Rz. 4

Jedes einzelne Vollstreckungsverfahren stellt auch in Strafsachen eine gesonderte Angelegenheit i.S.d. § 15 dar. Wird z.B. ein Verfahren auf Widerruf der Strafaussetzung eingeleitet, die Bewährung jedoch nicht widerrufen und kommt es dann später zu einem erneuten Verfahren auf Widerruf der Strafaussetzung zur Bewährung, dann entstehen die Gebühren insgesamt zweimal.

 

Rz. 5

Das Gleiche gilt im Falle des § 67e StGB. Jedes Überprüfungsverfahren stellt eine eigene Gebührenangelegenheit dar.[1]

 

Rz. 6

Auch dann, wenn zwei Widerrufsverfahren geführt werden, die dieselbe Strafaussetzung zur Bewährung betreffen, handelt es sich gebührenrechtlich um zwei verschiedene Angelegenheiten.[2]

 

Rz. 7

Nach LG Aachen[3] soll auch dann eine Angelegenheit vorliegen, wenn gegen den Verurteilten in zwei getrennten Verfahren die Maßregel der Unterbringung in einem psychiatrischen Krankenhaus angeordnet wird, da trotz Vorliegens zweier Verfahren nur eine einheitliche Entscheidung zur Frage der Aussetzung der Maßregel anstehe, hinsichtlich der eine einheitliche Anhörung durchgeführt werde.

 

Rz. 8

Bei Beschwerden ist zu differenzieren:

Soweit sich die Beschwerde gegen eine Zwischen- oder Nebenentscheidung richtet, zählt dies noch zur jeweiligen Vollstreckungsangelegenheit und wird durch die dort verdiente Gebühr mit abgegolten.[4]
Soweit sich die Beschwerde gegen die Entscheidung in der (Vollstreckungs-)Hauptsache richtet, entstehen die Gebühren erneut (VV Vorb. 4.2).
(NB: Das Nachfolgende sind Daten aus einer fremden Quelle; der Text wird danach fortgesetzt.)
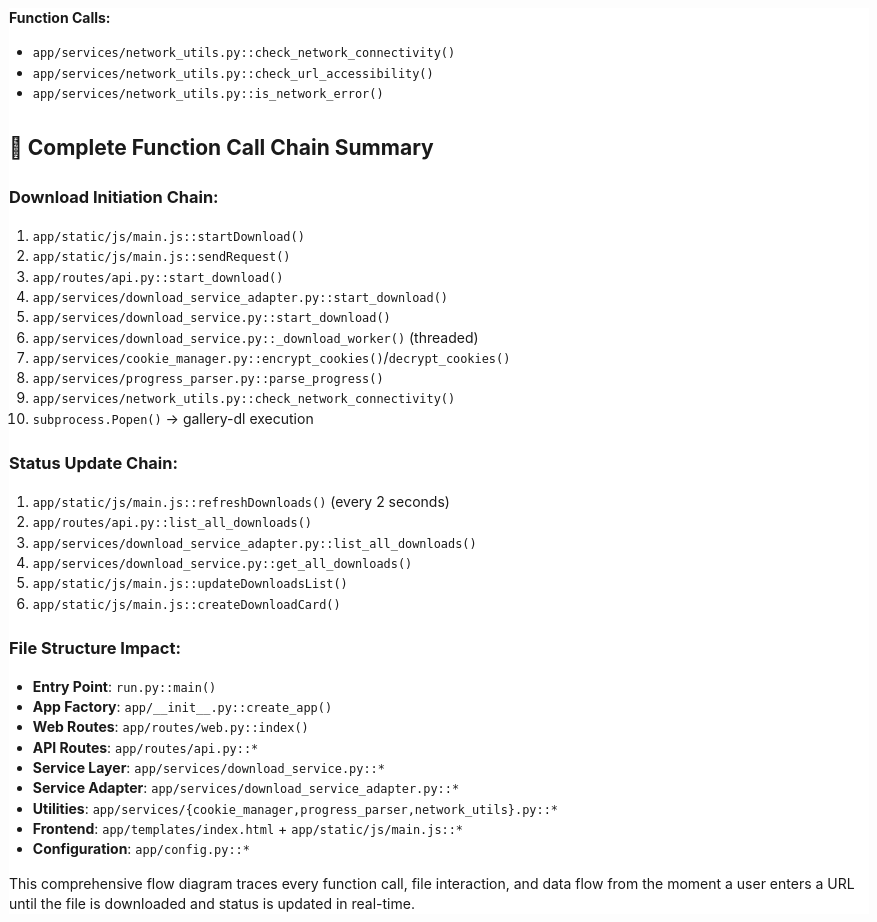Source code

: **Function Calls:**
- `app/services/network_utils.py::check_network_connectivity()`
- `app/services/network_utils.py::check_url_accessibility()`
- `app/services/network_utils.py::is_network_error()`

## 📝 Complete Function Call Chain Summary

### Download Initiation Chain:
1. `app/static/js/main.js::startDownload()`
2. `app/static/js/main.js::sendRequest()`
3. `app/routes/api.py::start_download()`
4. `app/services/download_service_adapter.py::start_download()`
5. `app/services/download_service.py::start_download()`
6. `app/services/download_service.py::_download_worker()` (threaded)
7. `app/services/cookie_manager.py::encrypt_cookies()`/`decrypt_cookies()`
8. `app/services/progress_parser.py::parse_progress()`
9. `app/services/network_utils.py::check_network_connectivity()`
10. `subprocess.Popen()` → gallery-dl execution

### Status Update Chain:
1. `app/static/js/main.js::refreshDownloads()` (every 2 seconds)
2. `app/routes/api.py::list_all_downloads()`
3. `app/services/download_service_adapter.py::list_all_downloads()`
4. `app/services/download_service.py::get_all_downloads()`
5. `app/static/js/main.js::updateDownloadsList()`
6. `app/static/js/main.js::createDownloadCard()`

### File Structure Impact:
- **Entry Point**: `run.py::main()`
- **App Factory**: `app/__init__.py::create_app()`
- **Web Routes**: `app/routes/web.py::index()`
- **API Routes**: `app/routes/api.py::*`
- **Service Layer**: `app/services/download_service.py::*`
- **Service Adapter**: `app/services/download_service_adapter.py::*`
- **Utilities**: `app/services/{cookie_manager,progress_parser,network_utils}.py::*`
- **Frontend**: `app/templates/index.html` + `app/static/js/main.js::*`
- **Configuration**: `app/config.py::*`

This comprehensive flow diagram traces every function call, file interaction, and data flow from the moment a user enters a URL until the file is downloaded and status is updated in real-time.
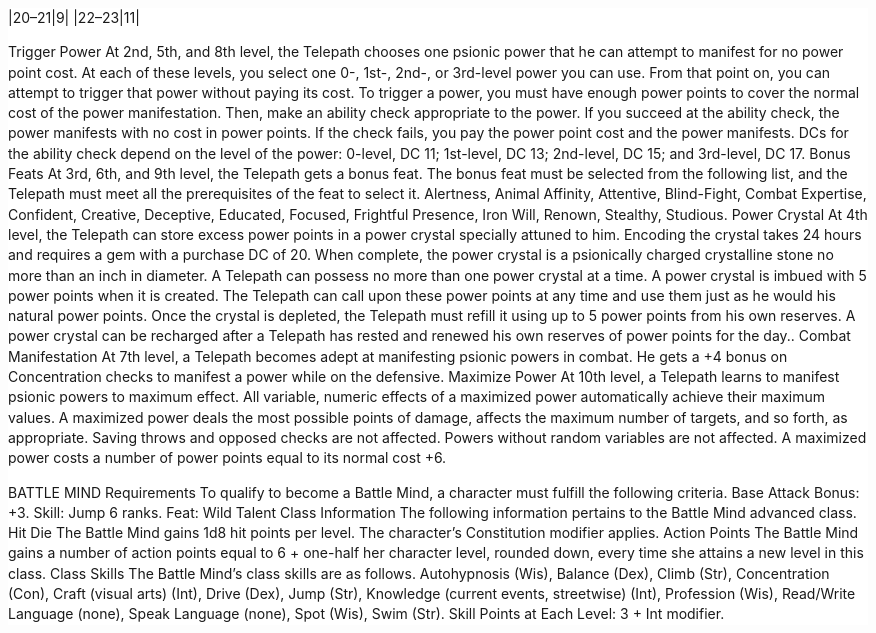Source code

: |20–21|9|
|22–23|11|

Trigger Power
At 2nd, 5th, and 8th level, the Telepath chooses one psionic power that he can attempt to manifest for no power point cost.
At each of these levels, you select one 0-, 1st-, 2nd-, or 3rd-level power you can use. From that point on, you can attempt to trigger that power without paying its cost. To trigger a power, you must have enough power points to cover the normal cost of the power manifestation. Then, make an ability check appropriate to the power.
If you succeed at the ability check, the power manifests with no cost in power points. If the check fails, you pay the power point cost and the power manifests.
DCs for the ability check depend on the level of the power: 0-level, DC 11; 1st-level, DC 13; 2nd-level, DC 15; and 3rd-level, DC 17.
Bonus Feats
At 3rd, 6th, and 9th level, the Telepath gets a bonus feat. The bonus feat must be selected from the following list, and the Telepath must meet all the prerequisites of the feat to select it.
Alertness, Animal Affinity, Attentive, Blind-Fight, Combat Expertise, Confident, Creative, Deceptive, Educated, Focused, Frightful Presence, Iron Will, Renown, Stealthy, Studious.
Power Crystal
At 4th level, the Telepath can store excess power points in a power crystal specially attuned to him. Encoding the crystal takes 24 hours and requires a gem with a purchase DC of 20. When complete, the power crystal is a psionically charged crystalline stone no more than an inch in diameter. A Telepath can possess no more than one power crystal at a time.
A power crystal is imbued with 5 power points when it is created. The Telepath can call upon these power points at any time and use them just as he would his natural power points. Once the crystal is depleted, the Telepath must refill it using up to 5 power points from his own reserves. A power crystal can be recharged after a Telepath has rested and renewed his own reserves of power points for the day..
Combat Manifestation
At 7th level, a Telepath becomes adept at manifesting psionic powers in combat. He gets a +4 bonus on Concentration checks to manifest a power while on the defensive.
Maximize Power
At 10th level, a Telepath learns to manifest psionic powers to maximum effect. All variable, numeric effects of a maximized power automatically achieve their maximum values. A maximized power deals the most possible points of damage, affects the maximum number of targets, and so forth, as appropriate. Saving throws and opposed checks are not affected. Powers without random variables are not affected.
A maximized power costs a number of power points equal to its normal cost +6.

BATTLE MIND
Requirements
To qualify to become a Battle Mind, a character must fulfill the following criteria.
Base Attack Bonus: +3.
Skill: Jump 6 ranks.
Feat: Wild Talent
Class Information
The following information pertains to the Battle Mind advanced class.
Hit Die
The Battle Mind gains 1d8 hit points per level. The character’s Constitution modifier applies.
Action Points
The Battle Mind gains a number of action points equal to 6 + one-half her character level, rounded down, every time she attains a new level in this class.
Class Skills
The Battle Mind’s class skills are as follows.
Autohypnosis (Wis), Balance (Dex), Climb (Str), Concentration (Con), Craft (visual arts) (Int), Drive (Dex), Jump (Str), Knowledge (current events, streetwise) (Int), Profession (Wis), Read/Write Language (none), Speak Language (none), Spot (Wis), Swim (Str).
Skill Points at Each Level: 3 + Int modifier.
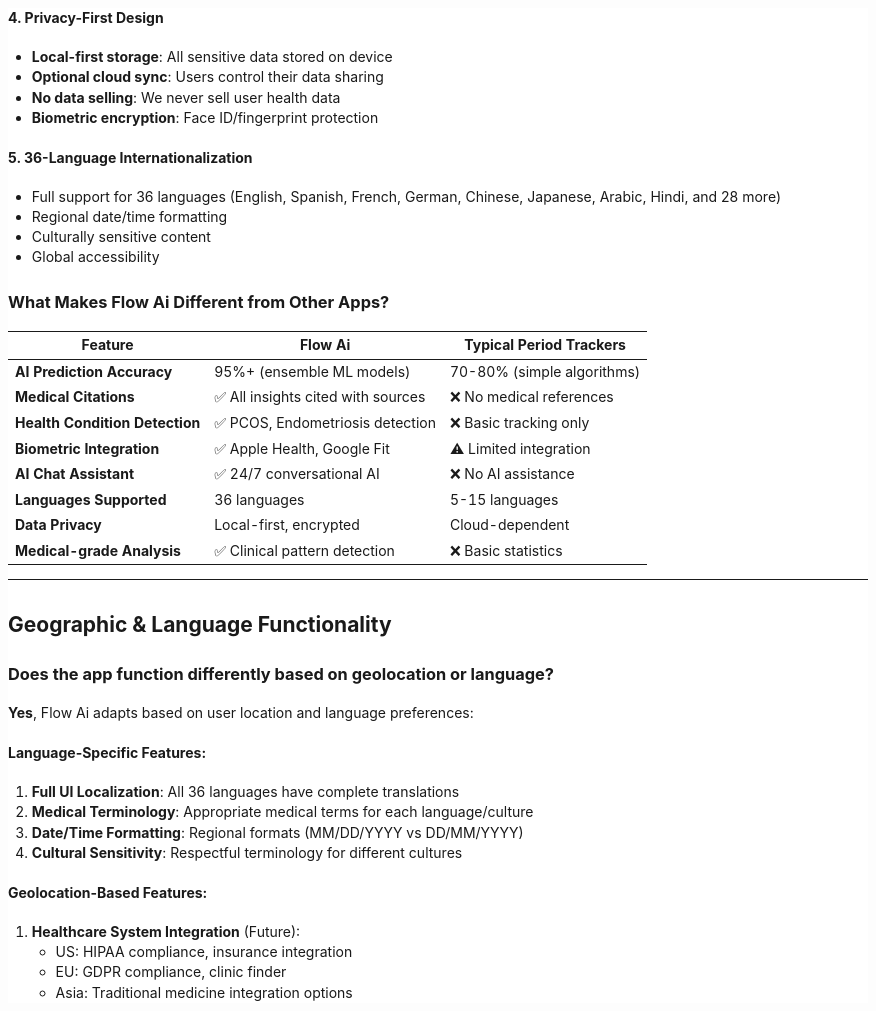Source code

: #### 4. Privacy-First Design
- **Local-first storage**: All sensitive data stored on device
- **Optional cloud sync**: Users control their data sharing
- **No data selling**: We never sell user health data
- **Biometric encryption**: Face ID/fingerprint protection

#### 5. 36-Language Internationalization
- Full support for 36 languages (English, Spanish, French, German, Chinese, Japanese, Arabic, Hindi, and 28 more)
- Regional date/time formatting
- Culturally sensitive content
- Global accessibility

### What Makes Flow Ai Different from Other Apps?

| Feature | Flow Ai | Typical Period Trackers |
|---------|---------|------------------------|
| **AI Prediction Accuracy** | 95%+ (ensemble ML models) | 70-80% (simple algorithms) |
| **Medical Citations** | ✅ All insights cited with sources | ❌ No medical references |
| **Health Condition Detection** | ✅ PCOS, Endometriosis detection | ❌ Basic tracking only |
| **Biometric Integration** | ✅ Apple Health, Google Fit | ⚠️ Limited integration |
| **AI Chat Assistant** | ✅ 24/7 conversational AI | ❌ No AI assistance |
| **Languages Supported** | 36 languages | 5-15 languages |
| **Data Privacy** | Local-first, encrypted | Cloud-dependent |
| **Medical-grade Analysis** | ✅ Clinical pattern detection | ❌ Basic statistics |

---

## Geographic & Language Functionality

### Does the app function differently based on geolocation or language?

**Yes**, Flow Ai adapts based on user location and language preferences:

#### Language-Specific Features:
1. **Full UI Localization**: All 36 languages have complete translations
2. **Medical Terminology**: Appropriate medical terms for each language/culture
3. **Date/Time Formatting**: Regional formats (MM/DD/YYYY vs DD/MM/YYYY)
4. **Cultural Sensitivity**: Respectful terminology for different cultures

#### Geolocation-Based Features:
1. **Healthcare System Integration** (Future):
   - US: HIPAA compliance, insurance integration
   - EU: GDPR compliance, clinic finder
   - Asia: Traditional medicine integration options
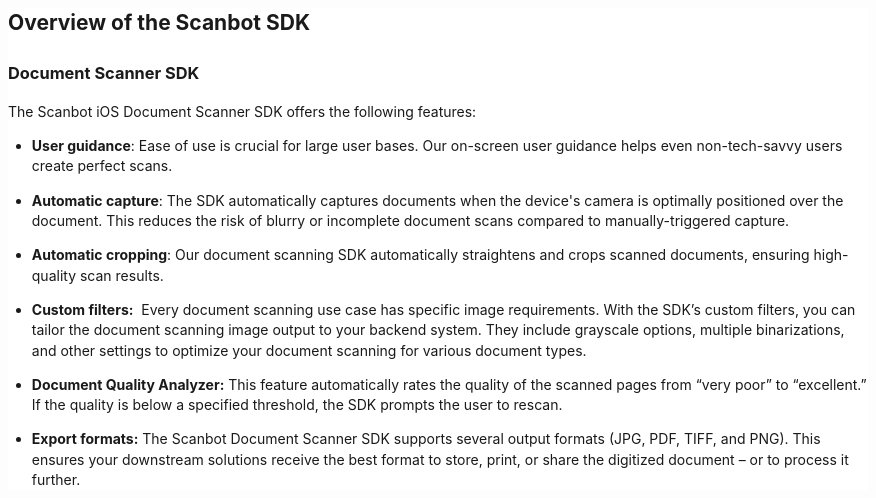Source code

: ## Overview of the Scanbot SDK

### Document Scanner SDK

The Scanbot iOS Document Scanner SDK offers the following features:

* **User guidance**: Ease of use is crucial for large user bases. Our on-screen user guidance helps even non-tech-savvy users create perfect scans. 

* **Automatic capture**: The SDK automatically captures documents when the device's camera is optimally positioned over the document. This reduces the risk of blurry or incomplete document scans compared to manually-triggered capture.

* **Automatic cropping**: Our document scanning SDK automatically straightens and crops scanned documents, ensuring high-quality scan results.

* **Custom filters:**  Every document scanning use case has specific image requirements. With the SDK’s custom filters, you can tailor the document scanning image output to your backend system. They include grayscale options, multiple binarizations, and other settings to optimize your document scanning for various document types.

* **Document Quality Analyzer:** This feature automatically rates the quality of the scanned pages from “very poor” to “excellent.” If the quality is below a specified threshold, the SDK prompts the user to rescan.

* **Export formats:** The Scanbot Document Scanner SDK supports several output formats (JPG, PDF, TIFF, and PNG). This ensures your downstream solutions receive the best format to store, print, or share the digitized document – or to process it further.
Daraus folgt, dass es sich bei der Beschwerde um eine neue Angelegenheit handelt. Nach der Neufassung des § 19 Abs. 1 S. 2 Nr. 10a durch das 2. KostRMoG ist von einer gesonderten Angelegenheit auszugehen, wenn für das Beschwerdeverfahren gesonderte Gebühren vorgesehen sind. Daher entsteht im Beschwerdeverfahren insbesondere eine weitere Postentgeltpauschale nach VV 7002. Die bisherige gegenteilige Auffassung zur vorherigen Fassung[5] ist nach der Neufassung nicht mehr vertretbar.
So fällt sowohl für die Verteidigertätigkeit im Rahmen des Verfahrens über den Widerruf der Strafaussetzung zur Bewährung als auch im Verfahren der sofortigen Beschwerde gegen die dort ergangene Entscheidung in der Hauptsache jeweils eine Verfahrensgebühr nach VV 4200 Nr. 3[6] einschließlich einer weitere Postentgeltpauschale nach VV 7002 an.
 

Rz. 9

Zu beachten ist allerdings § 19 Abs. 1 S. 2 Nr. 10. Das Einlegen der Beschwerde gehört für den im Ausgangsverfahren bereits tätigen Verteidiger noch zur Ausgangsinstanz.

 

Rz. 10

Nach LG Oldenburg[7] soll es sich dagegen um ein Beschwerdeverfahren handeln, wenn dem Verurteilten die Strafaussetzung zur Bewährung in drei Strafvollstreckungsverfahren jeweils mit gleichlautenden Beschlüssen widerrufen worden ist, und zwar einheitlich mit derselben Begründung, wonach der Verurteilte während der laufenden Bewährungszeit erneut straffällig geworden und deshalb auch verurteilt worden sei. Legt der Verteidiger, der eine einheitliche Vollmacht für alle drei Verfahren vorgelegt hat, durch jeweils gleichlautende Schriftsätze sofortige Beschwerde ein, die er dann durch einen einheitlichen Schriftsatz begründet, bestehe kein Zweifel daran, dass die Rechtsmittel gegen die Widerrufsbeschlüsse für den Verteidiger einheitlich zu betrachten seien und der Rahmen seiner anwaltlichen Tätigkeit jeweils identisch war. Diese Auffassung dürfte allerdings unzutreffend sein. Solange drei Verfahren geführt und nicht verbunden werden, liegen auch verschiedene Angelegenheiten vor.

[1] Burhoff/Volpert, VV 4200, Rn 12.
[2] LG Magdeburg AGS 2010, 429 = RVGreport 2010, 183 = StraFo 2010, 172.
[3] AGS 2010, 428 = RVGreport 2010, 379 = StRR 2011, 39.
[4] Burhoff/Volpert, VV 4200, Rn 18.
[5] OLG Düsseldorf AGS 2007, 352 = StRR 2007, 83.
[6] OLG Düsseldorf AGS 2007, 352 = StRR 2007, 83.
[7] LG Oldenburg 12.9.2016 – 5 Qs 331/16, AGS 2016, 510 = RVGreport 2016, 415.